What lie behind such moves is the sheer reality that it is becoming increasingly formidable to strike an international consensus on key issues on the agenda due to the advent of China and other emerging countries. Another factor is the reality that at many countries, governmental approaches toward the solution of diplomatic issues or global challenges are not wining support from a broad range of citizens and voters. This is testified by the overt failure to obtain an international agreement or consensus on climate changes and other global issues on the agenda.
The same holds true of domestic issues in Japan. At present, Japan is in dire need of reconstructing the domestic economy. Growth of the Japanese economy must be attained at any cost. However, only thing that can be effectively done by the government is to provide and improve an environment conducive to private-sector efforts for economic growth. Without private-sector initiatives, a strong economy won't be realized.
Moreover, the Japanese public is not fully informed of the fact that Japan is in a considerably perilous state with regard to the journey to its future. In particular, we should lose no time in devising the social system to deal with the rapid progress in aging population and in averting financial collapse. While the problems continue to deteriorate and their adverse effects are being felt in wide-ranging fields, no tangible moves toward their resolution are yet to be launched. Why?
My answer is the erosion of the power of voters, that is, the power of democracy.

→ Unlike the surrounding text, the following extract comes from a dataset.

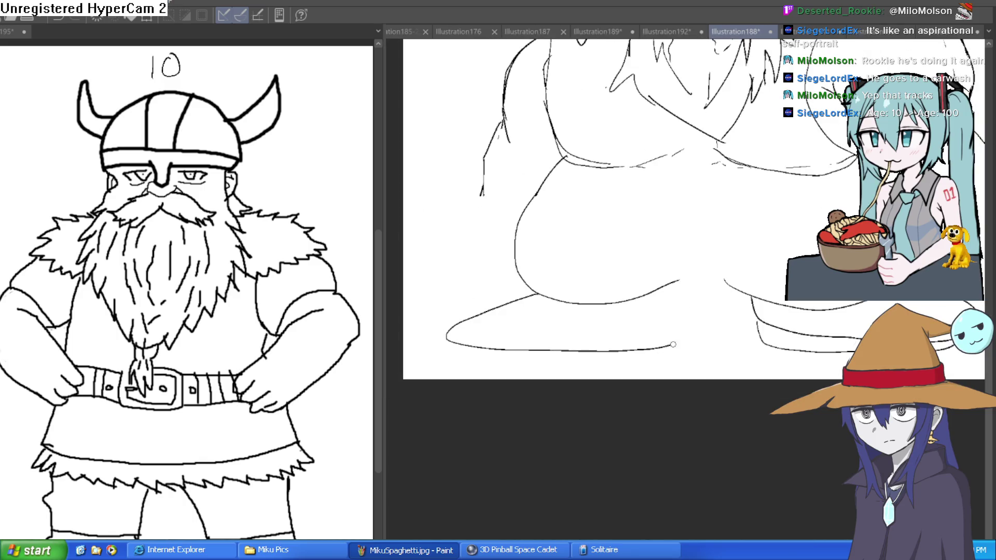
pyautogui.moveTo(667, 289)
pyautogui.mouseDown()
pyautogui.moveTo(680, 343)
pyautogui.moveTo(444, 348)
pyautogui.mouseUp()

When it comes to the relations with our neighboring countries, governmental diplomacy does not function well against the backdrop of inflamed negative public sentiment, thereby raising international concern about the breakup of accidental crashes in the East China Sea. Against such a backdrop, The Genron NPO endeavored to reach a private-sector agreement with China last year, which we call the Beijing Consensus featuring a "no-war pledge" between Japan and China. This agreement was aimed at creating an environment in which the long-stalled government-to-government diplomacy would be prodded toward improvement. On that occasion, I was strongly impressed by the contribution from numerous people who cooperated with our efforts to reach an agreement till late at night. But for the strong will and action of so many people beyond national borders and ages, the historic "no-war pledge" consensus could never have been achieved.
In the new year, I would like to spread the flows toward problem-solving to the future of Japan and the entire East Asian area.
Again, the "sense of participation in the process of problem-solving" is tantamount to the "strength of democracy." It is my firm conviction that this country will begin to move toward a brighter future and a stronger democracy only when as many people as possible have a little bit of courage to face and address the given issues. The Genron NPO is determined to dedicate all our strength to set the stage to that end.